From Digital Collections of New York Public Library
http://digitalcollections.nypl.org/items/0356aa70-…
#NewYork #NewYorkCity #NYC #NYPL #US #USA #history #image #photo #maps #cartography
"Crazy Joe" Gallo, an Italian-American mobster of the Profaci crime family of #NewYorkCity, was murdered OTD in 1972 in Umberto's Clam House in Manhattan's Little Italy; it was his birthday https://cromwell-intl.com/travel/usa/new-york-sro-flophouses/?s=mb #travel #history
Map of the City of New York and its environs (New York City, New York)

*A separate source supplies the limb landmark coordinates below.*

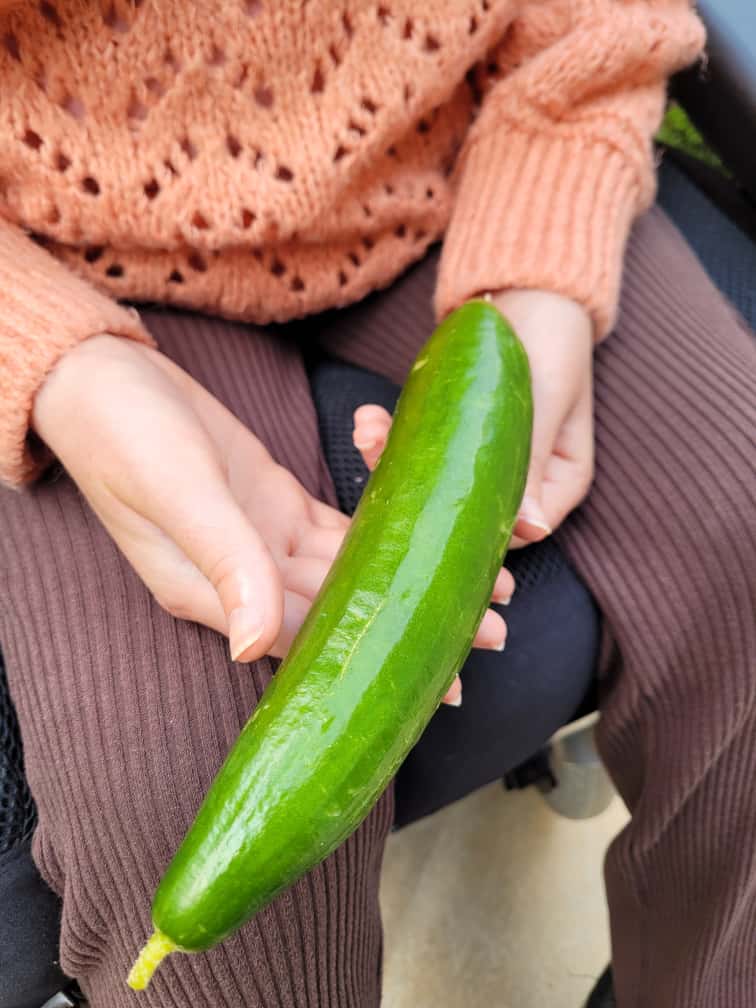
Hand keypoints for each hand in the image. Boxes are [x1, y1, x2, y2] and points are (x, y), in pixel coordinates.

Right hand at [32, 335, 508, 705]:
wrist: (101, 379)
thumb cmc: (122, 435)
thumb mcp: (176, 494)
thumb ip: (223, 563)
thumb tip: (255, 647)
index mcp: (215, 594)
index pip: (310, 644)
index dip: (376, 658)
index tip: (443, 674)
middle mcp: (243, 580)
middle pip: (343, 614)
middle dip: (413, 621)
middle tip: (491, 632)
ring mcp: (261, 542)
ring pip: (351, 574)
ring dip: (409, 579)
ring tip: (478, 586)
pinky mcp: (274, 505)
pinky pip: (338, 530)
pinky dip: (383, 535)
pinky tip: (427, 539)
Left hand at [352, 291, 593, 549]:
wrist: (531, 284)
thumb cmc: (553, 335)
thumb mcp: (547, 398)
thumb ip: (535, 462)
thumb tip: (533, 531)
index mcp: (559, 484)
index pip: (515, 532)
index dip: (471, 537)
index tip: (427, 519)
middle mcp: (522, 480)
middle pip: (465, 512)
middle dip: (415, 494)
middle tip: (375, 459)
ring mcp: (484, 460)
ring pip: (433, 483)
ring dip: (390, 459)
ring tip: (366, 430)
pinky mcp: (454, 435)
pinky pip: (419, 448)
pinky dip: (390, 435)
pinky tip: (367, 417)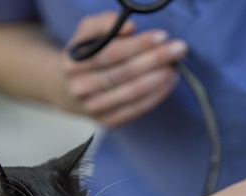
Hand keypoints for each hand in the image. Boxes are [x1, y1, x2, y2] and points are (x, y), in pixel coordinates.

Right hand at [59, 11, 187, 126]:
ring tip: (175, 66)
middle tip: (179, 49)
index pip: (111, 52)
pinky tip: (168, 83)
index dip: (139, 44)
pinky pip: (136, 109)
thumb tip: (130, 28)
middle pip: (124, 73)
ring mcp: (93, 108)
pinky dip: (156, 96)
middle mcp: (81, 88)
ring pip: (132, 92)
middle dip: (156, 60)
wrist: (67, 89)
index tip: (162, 36)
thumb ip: (105, 23)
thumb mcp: (86, 33)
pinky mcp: (107, 121)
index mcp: (73, 63)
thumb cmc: (85, 56)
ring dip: (159, 79)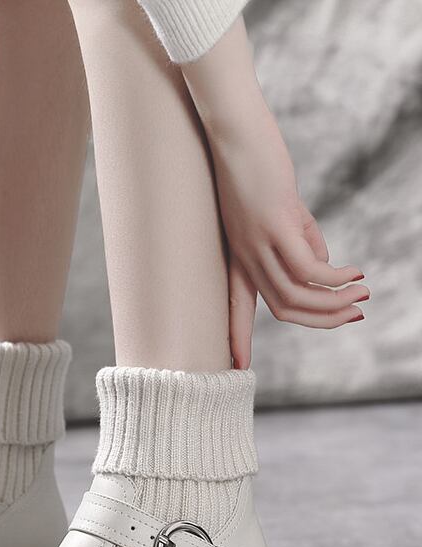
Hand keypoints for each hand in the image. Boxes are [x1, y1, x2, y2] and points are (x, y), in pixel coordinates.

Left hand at [210, 112, 368, 368]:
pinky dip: (333, 278)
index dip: (236, 338)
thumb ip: (300, 241)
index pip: (233, 307)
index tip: (236, 368)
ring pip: (294, 295)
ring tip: (362, 298)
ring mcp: (256, 242)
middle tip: (354, 315)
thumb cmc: (253, 167)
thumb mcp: (279, 211)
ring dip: (333, 304)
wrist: (232, 130)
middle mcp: (243, 256)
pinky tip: (353, 274)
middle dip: (320, 320)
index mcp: (237, 256)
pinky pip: (307, 267)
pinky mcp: (274, 223)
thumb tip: (323, 270)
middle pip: (280, 308)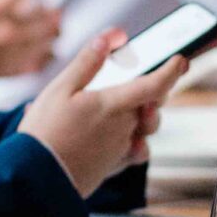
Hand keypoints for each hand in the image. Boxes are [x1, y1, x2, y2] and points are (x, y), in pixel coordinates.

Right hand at [0, 0, 63, 85]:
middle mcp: (9, 26)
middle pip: (49, 15)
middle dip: (54, 11)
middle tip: (54, 10)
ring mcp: (12, 50)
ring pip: (50, 39)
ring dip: (53, 33)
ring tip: (52, 30)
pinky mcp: (10, 70)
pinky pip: (40, 62)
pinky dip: (46, 55)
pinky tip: (43, 51)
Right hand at [17, 29, 184, 196]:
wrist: (36, 179)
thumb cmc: (45, 133)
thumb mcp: (60, 89)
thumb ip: (88, 62)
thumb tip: (110, 36)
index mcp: (113, 106)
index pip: (155, 86)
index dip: (171, 70)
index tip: (180, 60)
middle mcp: (124, 129)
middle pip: (152, 106)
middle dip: (152, 92)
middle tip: (141, 81)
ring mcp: (120, 149)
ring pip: (144, 128)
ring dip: (143, 115)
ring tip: (126, 108)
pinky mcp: (113, 166)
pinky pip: (135, 151)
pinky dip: (134, 141)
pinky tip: (121, 137)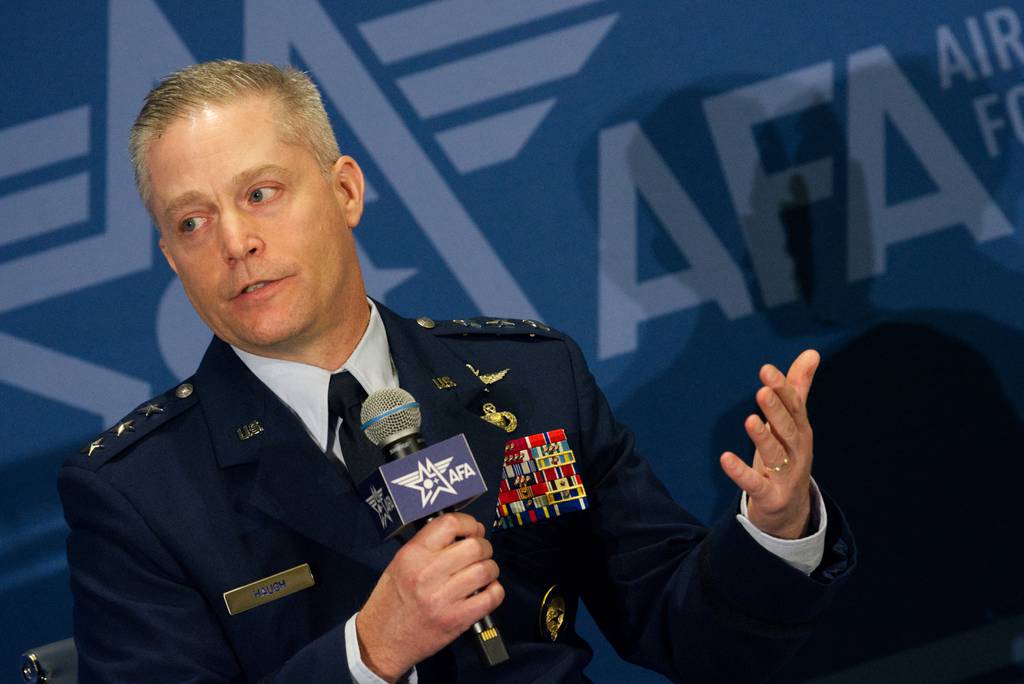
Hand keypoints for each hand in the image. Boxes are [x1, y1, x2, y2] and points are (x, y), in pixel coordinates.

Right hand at [356, 513, 503, 681]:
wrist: (381, 640)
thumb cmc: (390, 602)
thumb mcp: (399, 564)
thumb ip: (428, 546)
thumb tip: (462, 533)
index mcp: (412, 555)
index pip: (451, 523)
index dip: (469, 523)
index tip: (473, 529)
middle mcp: (428, 574)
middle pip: (475, 546)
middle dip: (484, 547)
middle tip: (480, 553)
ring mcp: (443, 598)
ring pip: (486, 570)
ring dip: (490, 569)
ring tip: (482, 574)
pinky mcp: (456, 620)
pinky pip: (491, 597)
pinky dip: (495, 591)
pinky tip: (486, 591)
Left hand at [719, 349, 819, 539]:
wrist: (791, 511)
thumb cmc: (788, 457)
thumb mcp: (793, 424)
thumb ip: (798, 389)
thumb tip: (812, 352)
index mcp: (801, 432)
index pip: (795, 408)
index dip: (782, 389)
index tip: (766, 370)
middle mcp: (797, 453)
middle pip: (787, 430)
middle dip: (776, 410)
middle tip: (762, 390)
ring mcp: (785, 477)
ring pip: (775, 455)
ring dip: (763, 438)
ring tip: (750, 420)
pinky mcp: (770, 497)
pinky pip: (754, 484)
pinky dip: (740, 472)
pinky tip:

From Digital Collections of New York Public Library
http://digitalcollections.nypl.org/items/2f3d9f90-…
#NewYork #NewYorkCity #NYC #NYPL #US #USA #history #image #photo #maps #cartography
Gil Kane, born OTD in 1926, had a career spanning the 1940s through the 1990s and nearly all major #comics companies https://cromwell-intl.com/travel/usa/new-york-marvel/?s=mb #travel #NewYorkCity #history
Manhattan and Marvel Comics

How to find landmarks of New York associated with the history of Marvel Comics.

Bob's Pages of Travel, Linux, Cybersecurity, and More
The New York Slave Revolt of 1712 began today near Broadway, which today runs the length of Manhattan https://cromwell-intl.com/travel/usa/new-york-skate-manhattan/?s=mb #travel #NewYorkCity #history
Skating from one end of Manhattan to the other

Riding a longboard the entire length of Manhattan island, 15.5 miles from where Broadway crosses the Harlem River into the Bronx down to the Battery.